Mit der Mitteilung zur Kenntnisnahme 17/2457 hat die Senatsverwaltung für Inneres und Sport nun das Abgeordnetenhaus über die Zukunft des Friedrich-Ludwig-Jahn-Sportparks informiert. Darin steht nichts wirklich Neues, kann man auf Wikipedia auch schon lesen, aber die Kosten sind von prognostizierten 150.000.000 € schon einmal auf 170.000.000 € gestiegen…

Was gibt es also zu berichten?

Nun, vor allem, dass der angestrebte Zeitraum mit einer Sanierung ab 2018 jetzt schon ins Wanken gerät. Der Bericht schließt mit den Worten, dass man auf Grundlage der Machbarkeitsstudie –  die der Senat dem Bericht nicht beigefügt hat – nun weitere Untersuchungen durchführen muss und eine Finanzierung derzeit noch nicht gesichert ist.
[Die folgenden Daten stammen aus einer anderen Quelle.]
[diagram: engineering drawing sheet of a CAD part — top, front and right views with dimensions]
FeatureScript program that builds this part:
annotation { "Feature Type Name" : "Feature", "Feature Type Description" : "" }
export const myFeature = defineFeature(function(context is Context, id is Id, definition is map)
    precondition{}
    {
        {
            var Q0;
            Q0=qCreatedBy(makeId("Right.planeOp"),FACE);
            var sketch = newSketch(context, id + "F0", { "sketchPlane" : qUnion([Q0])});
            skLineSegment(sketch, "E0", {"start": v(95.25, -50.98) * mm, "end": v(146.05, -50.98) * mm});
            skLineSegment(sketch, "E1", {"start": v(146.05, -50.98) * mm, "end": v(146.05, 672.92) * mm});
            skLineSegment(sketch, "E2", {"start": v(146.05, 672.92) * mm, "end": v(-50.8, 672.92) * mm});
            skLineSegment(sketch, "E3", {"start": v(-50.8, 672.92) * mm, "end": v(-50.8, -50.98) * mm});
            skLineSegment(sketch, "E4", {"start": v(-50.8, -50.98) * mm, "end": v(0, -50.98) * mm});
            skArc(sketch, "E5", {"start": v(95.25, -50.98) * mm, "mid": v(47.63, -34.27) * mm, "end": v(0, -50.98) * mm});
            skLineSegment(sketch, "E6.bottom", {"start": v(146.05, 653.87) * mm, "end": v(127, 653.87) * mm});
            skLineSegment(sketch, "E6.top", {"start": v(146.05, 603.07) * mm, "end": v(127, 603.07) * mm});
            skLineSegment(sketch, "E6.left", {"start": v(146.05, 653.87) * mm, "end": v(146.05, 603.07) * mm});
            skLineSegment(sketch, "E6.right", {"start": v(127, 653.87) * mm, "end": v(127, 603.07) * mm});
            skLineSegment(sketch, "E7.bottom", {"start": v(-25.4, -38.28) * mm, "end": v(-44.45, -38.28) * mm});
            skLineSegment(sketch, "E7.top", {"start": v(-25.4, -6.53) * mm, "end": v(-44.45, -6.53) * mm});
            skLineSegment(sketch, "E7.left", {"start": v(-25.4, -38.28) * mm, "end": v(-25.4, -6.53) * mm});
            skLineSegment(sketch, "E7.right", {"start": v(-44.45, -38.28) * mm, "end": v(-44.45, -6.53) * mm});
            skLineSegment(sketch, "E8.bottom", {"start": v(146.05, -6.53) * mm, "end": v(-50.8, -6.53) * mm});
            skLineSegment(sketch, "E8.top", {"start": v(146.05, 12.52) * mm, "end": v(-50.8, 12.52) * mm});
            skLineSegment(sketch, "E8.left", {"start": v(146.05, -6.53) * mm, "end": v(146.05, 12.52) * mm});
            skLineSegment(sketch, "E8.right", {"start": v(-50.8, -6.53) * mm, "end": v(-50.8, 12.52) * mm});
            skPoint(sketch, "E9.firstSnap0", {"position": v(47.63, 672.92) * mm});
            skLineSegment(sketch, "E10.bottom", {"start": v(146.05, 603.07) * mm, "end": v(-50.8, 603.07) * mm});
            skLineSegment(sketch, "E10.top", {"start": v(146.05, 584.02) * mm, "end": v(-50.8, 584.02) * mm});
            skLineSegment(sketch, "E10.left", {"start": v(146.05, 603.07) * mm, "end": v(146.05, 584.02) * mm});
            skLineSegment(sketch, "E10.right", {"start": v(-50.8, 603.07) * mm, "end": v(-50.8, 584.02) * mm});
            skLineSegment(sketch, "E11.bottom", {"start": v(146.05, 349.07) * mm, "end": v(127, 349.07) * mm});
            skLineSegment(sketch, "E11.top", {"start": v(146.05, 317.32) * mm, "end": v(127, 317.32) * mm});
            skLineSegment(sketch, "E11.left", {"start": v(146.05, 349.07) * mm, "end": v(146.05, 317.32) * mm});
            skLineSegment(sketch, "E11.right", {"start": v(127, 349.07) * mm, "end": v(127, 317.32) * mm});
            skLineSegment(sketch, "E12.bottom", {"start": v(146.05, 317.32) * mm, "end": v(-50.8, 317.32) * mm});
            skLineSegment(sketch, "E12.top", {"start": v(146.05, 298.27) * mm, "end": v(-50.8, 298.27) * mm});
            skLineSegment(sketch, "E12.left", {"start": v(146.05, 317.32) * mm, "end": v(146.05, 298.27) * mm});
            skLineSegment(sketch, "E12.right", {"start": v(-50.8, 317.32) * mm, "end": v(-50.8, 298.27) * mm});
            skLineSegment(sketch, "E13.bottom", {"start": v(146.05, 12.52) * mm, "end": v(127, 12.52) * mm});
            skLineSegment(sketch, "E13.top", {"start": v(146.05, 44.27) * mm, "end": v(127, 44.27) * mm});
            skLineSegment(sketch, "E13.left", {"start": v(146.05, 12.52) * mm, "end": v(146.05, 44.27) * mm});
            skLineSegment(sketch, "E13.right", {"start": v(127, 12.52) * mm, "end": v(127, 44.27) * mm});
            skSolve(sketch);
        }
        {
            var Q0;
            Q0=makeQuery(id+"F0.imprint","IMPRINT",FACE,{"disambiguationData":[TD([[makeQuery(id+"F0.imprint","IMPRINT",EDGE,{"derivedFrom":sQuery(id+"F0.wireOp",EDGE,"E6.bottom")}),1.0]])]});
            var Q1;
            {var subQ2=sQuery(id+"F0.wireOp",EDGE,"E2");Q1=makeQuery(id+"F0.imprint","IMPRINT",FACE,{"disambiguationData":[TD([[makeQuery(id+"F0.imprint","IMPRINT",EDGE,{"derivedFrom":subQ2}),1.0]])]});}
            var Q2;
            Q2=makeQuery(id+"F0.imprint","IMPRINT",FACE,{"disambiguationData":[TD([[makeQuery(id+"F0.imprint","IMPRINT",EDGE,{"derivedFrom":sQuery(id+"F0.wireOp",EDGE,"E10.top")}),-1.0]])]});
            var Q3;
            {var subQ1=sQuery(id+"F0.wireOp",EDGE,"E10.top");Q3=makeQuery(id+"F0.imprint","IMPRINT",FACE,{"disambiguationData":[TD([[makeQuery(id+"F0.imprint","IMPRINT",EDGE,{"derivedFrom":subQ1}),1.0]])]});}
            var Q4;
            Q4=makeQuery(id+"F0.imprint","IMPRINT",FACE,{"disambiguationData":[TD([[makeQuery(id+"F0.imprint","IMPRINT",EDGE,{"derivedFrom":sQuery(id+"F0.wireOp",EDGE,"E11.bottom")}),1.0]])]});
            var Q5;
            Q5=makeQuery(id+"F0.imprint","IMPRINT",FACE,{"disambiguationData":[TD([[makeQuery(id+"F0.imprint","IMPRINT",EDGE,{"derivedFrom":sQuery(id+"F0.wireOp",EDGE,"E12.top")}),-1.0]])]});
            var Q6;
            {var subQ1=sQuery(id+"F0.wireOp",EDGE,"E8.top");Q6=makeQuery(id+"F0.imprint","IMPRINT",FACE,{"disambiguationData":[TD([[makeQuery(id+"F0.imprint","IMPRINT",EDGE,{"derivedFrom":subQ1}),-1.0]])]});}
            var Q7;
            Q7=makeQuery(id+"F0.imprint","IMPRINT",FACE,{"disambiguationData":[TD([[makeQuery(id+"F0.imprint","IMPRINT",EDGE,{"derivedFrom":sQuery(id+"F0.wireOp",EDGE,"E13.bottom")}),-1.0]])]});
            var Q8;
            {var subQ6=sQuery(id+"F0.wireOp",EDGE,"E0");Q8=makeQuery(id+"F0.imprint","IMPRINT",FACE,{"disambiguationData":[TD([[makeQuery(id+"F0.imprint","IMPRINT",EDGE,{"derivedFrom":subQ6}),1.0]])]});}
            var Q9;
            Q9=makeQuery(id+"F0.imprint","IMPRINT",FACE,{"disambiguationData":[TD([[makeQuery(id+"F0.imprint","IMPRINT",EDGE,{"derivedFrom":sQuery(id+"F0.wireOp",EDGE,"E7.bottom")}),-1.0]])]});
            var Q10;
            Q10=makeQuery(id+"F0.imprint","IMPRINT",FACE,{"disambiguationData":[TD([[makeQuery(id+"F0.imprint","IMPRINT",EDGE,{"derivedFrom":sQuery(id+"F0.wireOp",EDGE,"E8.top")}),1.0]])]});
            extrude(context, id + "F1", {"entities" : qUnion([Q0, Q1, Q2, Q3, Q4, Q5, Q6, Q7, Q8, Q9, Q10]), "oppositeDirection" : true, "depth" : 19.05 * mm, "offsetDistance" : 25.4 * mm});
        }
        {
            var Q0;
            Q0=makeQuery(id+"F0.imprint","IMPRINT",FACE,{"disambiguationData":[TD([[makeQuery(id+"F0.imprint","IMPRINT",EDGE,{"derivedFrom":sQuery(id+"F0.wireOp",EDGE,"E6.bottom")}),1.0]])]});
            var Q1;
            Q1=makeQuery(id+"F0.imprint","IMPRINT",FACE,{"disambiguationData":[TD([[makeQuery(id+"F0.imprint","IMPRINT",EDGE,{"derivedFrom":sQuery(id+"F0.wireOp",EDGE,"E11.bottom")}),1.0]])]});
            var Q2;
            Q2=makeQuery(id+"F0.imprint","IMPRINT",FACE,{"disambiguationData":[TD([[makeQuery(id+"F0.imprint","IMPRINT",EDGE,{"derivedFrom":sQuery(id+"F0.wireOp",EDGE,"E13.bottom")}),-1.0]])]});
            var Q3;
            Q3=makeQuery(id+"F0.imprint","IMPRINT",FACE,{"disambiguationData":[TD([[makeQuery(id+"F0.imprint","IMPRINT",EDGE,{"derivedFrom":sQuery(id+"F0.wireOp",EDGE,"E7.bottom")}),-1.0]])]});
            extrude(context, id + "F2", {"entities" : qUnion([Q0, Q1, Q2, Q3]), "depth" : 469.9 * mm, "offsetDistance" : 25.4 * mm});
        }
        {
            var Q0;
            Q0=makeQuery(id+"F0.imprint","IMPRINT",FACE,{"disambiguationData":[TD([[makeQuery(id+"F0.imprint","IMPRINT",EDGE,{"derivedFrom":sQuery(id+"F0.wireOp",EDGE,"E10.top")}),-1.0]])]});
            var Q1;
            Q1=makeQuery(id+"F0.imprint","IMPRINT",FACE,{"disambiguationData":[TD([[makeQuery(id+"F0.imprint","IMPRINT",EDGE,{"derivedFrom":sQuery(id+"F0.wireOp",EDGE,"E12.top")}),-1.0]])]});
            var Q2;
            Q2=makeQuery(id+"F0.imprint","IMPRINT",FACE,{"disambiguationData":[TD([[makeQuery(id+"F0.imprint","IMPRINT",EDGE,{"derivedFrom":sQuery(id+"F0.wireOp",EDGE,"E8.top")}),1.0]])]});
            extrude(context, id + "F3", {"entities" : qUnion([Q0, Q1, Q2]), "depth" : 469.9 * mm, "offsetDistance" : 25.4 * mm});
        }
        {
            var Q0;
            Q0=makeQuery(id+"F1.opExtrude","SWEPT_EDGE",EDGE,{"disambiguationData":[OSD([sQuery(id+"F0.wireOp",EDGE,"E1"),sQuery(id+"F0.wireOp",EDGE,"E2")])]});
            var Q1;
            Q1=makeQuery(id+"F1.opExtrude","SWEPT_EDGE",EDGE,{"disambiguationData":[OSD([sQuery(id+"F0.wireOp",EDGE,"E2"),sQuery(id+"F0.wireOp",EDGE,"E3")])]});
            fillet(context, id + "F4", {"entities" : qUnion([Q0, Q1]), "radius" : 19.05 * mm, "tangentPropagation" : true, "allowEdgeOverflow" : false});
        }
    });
Ist ja auch klar, den Haushalt 2018/19 wird ja erst das nächste Abgeordnetenhaus beschließen.

Problematisch ist jedoch, dass größere Investitionen, vor allem in das Tribünengebäude, Vorlaufzeiten brauchen: Nicht nur für die Planung sondern auch für eine Ausschreibung. 2018 hört sich für manche vielleicht noch weit weg an, aber in der Politik und Verwaltung ist das nur noch ein Wimpernschlag. Wenn im Haushalt 2018/19 konkrete Summen für den Bau stehen sollen, mit ordentlichen Bauunterlagen hinterlegt, dann müssen diese spätestens Anfang 2017 fertig sein. Andernfalls wird es schwer sie in den Haushalt des Senates, der im Juni 2017 fertig sein muss und dann dem Abgeordnetenhaus vorgelegt wird, einfließen zu lassen. Und was passiert wenn es keine ordentliche Bauplanungen gibt sieht man ja an der Staatsoper!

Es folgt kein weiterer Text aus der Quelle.